= Extrait présenté =
○ ○ ○
A ses débuts, en mars 2011, la crise syrienne prend la forme d’une confrontation « classique » entre un gouvernement autoritaire et des manifestants réclamant davantage de démocratie et de liberté. Six ans plus tard, elle a déjà fait, selon l’ONU, 310 000 morts, des centaines de milliers de blessés et douze millions de réfugiés et déplacés, devenant ainsi un des conflits les plus meurtriers du XXIe siècle, qui a généré la plus grave crise de réfugiés depuis la Seconde Guerre mondiale.

Au-delà de la dimension humanitaire, la crise syrienne s’est complexifiée, avec l’implication directe de grandes puissances et d’acteurs régionaux étatiques et non-étatiques. Les protagonistes sont empêtrés dans quatre guerres qui se superposent, avec des enjeux géopolitiques cruciaux et des alliances parfois improbables.

Pour le régime, « tous des terroristes »

La première guerre, la plus ancienne, oppose l’Etat syrien à une opposition armée composée de dizaines de groupes à dominante islamiste, allant des jihadistes aux modérés, en passant par les salafistes. Au début de la crise, entre mai 2011 et début 2012, les insurgés comptaient des composantes non islamistes, dirigées par des officiers ayant fait défection et regroupées au sein de l’Armée syrienne libre (ASL).

Mais la plupart des brigades de l’ASL se sont islamisées, à cause de l’influence des Frères musulmans et pour mieux bénéficier du soutien financier et militaire des Etats sunnites du Golfe persique et de la Turquie. Au fil du temps, elles ont été absorbées par des groupes extrémistes, avec à leur tête le Front al-Nosra, l’ancienne branche d’al-Qaïda, rebaptisée Fatah al-Cham en 2016. D’autres mouvements d’obédience salafiste ou islamiste sont apparus, comme Ahrar al-Cham, Noureddine Zenki, Jaych al-Islam, Souqour al-Cham, Jaych al-Moujahidine, etc… Des experts ont répertorié l’existence d’un millier de groupes et de brigades rebelles, capables de mobiliser 150 000 combattants. Toutefois, une dizaine de groupes seulement contrôlent près de 80% des effectifs et des ressources, dont des milliers de jihadistes étrangers venus d’Europe, des pays arabes, du Caucase, d’Asie centrale et de Chine.

Le régime syrien ne fait aucune distinction entre les groupes armés, il les appelle tous des « terroristes ». La principale bataille entre les troupes gouvernementales et les rebelles a eu lieu en novembre et décembre 2016 à Alep et s’est terminée par la victoire du régime, soutenu par l’aviation russe, le Hezbollah libanais, les Gardiens de la révolution iraniens et des milices chiites irakiennes et afghanes. Les insurgés comptaient dans leurs rangs des jihadistes de Fatah al-Cham, des salafistes, des islamistes, ainsi que les débris islamisés de l’ASL, coalisés au sein de l’« Armée de la conquête ».
○ ○ ○
= Entrées =
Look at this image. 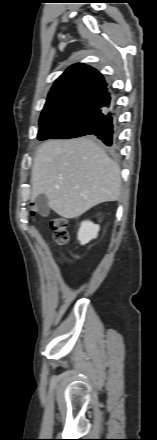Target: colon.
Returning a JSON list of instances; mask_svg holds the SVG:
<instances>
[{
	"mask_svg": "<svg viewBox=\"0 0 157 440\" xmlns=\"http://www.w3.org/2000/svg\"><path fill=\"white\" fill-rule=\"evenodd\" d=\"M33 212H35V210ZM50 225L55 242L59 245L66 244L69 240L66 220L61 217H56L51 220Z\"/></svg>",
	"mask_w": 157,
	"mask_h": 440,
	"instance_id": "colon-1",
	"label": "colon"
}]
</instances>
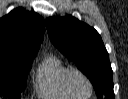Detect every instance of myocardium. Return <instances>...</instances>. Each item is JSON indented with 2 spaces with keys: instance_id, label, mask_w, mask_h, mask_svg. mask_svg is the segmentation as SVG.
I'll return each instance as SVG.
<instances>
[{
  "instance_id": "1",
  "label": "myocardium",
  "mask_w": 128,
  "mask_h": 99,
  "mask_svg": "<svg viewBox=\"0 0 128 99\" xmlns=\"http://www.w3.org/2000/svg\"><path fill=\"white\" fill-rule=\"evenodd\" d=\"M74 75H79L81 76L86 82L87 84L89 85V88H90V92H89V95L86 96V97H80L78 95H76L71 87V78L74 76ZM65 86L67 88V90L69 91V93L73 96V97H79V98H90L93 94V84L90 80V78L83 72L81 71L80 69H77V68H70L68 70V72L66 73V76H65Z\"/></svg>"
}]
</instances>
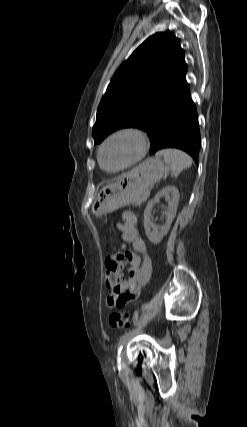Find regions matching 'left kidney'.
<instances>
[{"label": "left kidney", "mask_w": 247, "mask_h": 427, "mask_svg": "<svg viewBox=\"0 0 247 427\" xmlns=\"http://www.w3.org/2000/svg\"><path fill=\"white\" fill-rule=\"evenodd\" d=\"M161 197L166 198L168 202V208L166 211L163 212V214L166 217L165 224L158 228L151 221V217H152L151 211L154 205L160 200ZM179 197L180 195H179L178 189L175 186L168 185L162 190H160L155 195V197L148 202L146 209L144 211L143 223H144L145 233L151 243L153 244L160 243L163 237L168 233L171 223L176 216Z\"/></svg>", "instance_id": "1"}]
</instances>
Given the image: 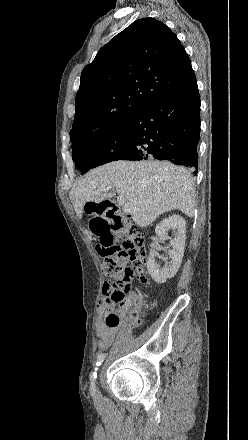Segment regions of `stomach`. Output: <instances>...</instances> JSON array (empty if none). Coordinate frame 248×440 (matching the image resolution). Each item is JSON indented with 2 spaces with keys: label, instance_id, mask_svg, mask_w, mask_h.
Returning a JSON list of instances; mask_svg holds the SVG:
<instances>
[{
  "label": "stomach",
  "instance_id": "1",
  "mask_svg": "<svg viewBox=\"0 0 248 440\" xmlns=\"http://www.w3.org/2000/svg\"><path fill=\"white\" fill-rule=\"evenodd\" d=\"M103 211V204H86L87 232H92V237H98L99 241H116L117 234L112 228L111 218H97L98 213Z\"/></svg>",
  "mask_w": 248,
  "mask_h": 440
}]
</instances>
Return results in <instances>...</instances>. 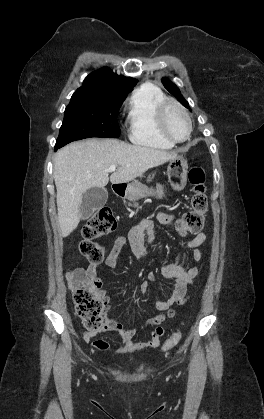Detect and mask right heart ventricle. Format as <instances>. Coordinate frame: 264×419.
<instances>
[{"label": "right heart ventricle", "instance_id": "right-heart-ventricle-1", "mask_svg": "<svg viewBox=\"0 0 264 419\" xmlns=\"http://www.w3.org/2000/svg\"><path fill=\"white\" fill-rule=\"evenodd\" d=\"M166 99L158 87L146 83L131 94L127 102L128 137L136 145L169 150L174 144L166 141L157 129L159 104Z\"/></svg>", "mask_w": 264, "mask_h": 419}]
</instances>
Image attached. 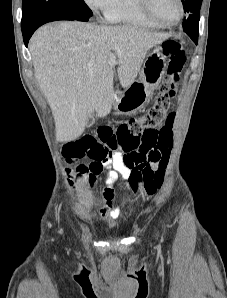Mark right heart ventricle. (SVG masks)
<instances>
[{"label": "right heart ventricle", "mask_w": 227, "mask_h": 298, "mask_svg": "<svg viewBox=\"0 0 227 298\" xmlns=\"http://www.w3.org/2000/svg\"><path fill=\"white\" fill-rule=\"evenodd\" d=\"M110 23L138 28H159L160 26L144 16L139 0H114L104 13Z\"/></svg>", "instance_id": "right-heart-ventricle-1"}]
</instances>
○ ○ ○
= Consigne 1 =
Dans l'extrait sur la crise syrienne, quel nouveau nom le Front al-Nosra a-t-il pris en 2016 ?
= Consigne 2 =
Rédigez la suite de l'extrait sur la crise syrienne, en partant de sa dernière phrase.

= Réponse attendue 1 =
Il a été rebaptisé Fatah al-Cham.

= Réponse attendue 2 =
Depuis l’entrée en vigueur du cessez-le-feu, parrainé par la Russie et la Turquie, le 30 décembre 2016, le niveau de violence a considérablement baissé entre l’armée syrienne et les rebelles non jihadistes. La dernière grande bataille, qui a duré quarante-quatre jours, a eu lieu à Wadi Barada, à 18 kilomètres au nord-ouest de Damas. Elle s’est soldée, fin janvier, par la prise de contrôle par le régime de cette région stratégique, qui renferme les principales sources d’approvisionnement en eau de la capitale.

En outre, des combats sporadiques opposent les troupes gouvernementales aux islamistes de Jaych al-Islam, dans la Ghouta orientale de Damas, où le régime progresse lentement. Au sud et à l’ouest de la capitale, le gouvernement a repris une grande partie du territoire à coups d’assauts et de processus de « réconciliation ».

L’EI, seul contre tous

Si les jihadistes de l’ex-Front al-Nosra ont conclu des alliances avec de nombreux autres groupes en Syrie, l’organisation Etat islamique (EI), elle, se bat contre tout le monde. Dans son idéologie, il n’y a pas de place aux alliances mais à l’allégeance totale au « calife » irakien auto-proclamé Ibrahim al-Samurraï, alias Abou Bakr al-Baghdadi.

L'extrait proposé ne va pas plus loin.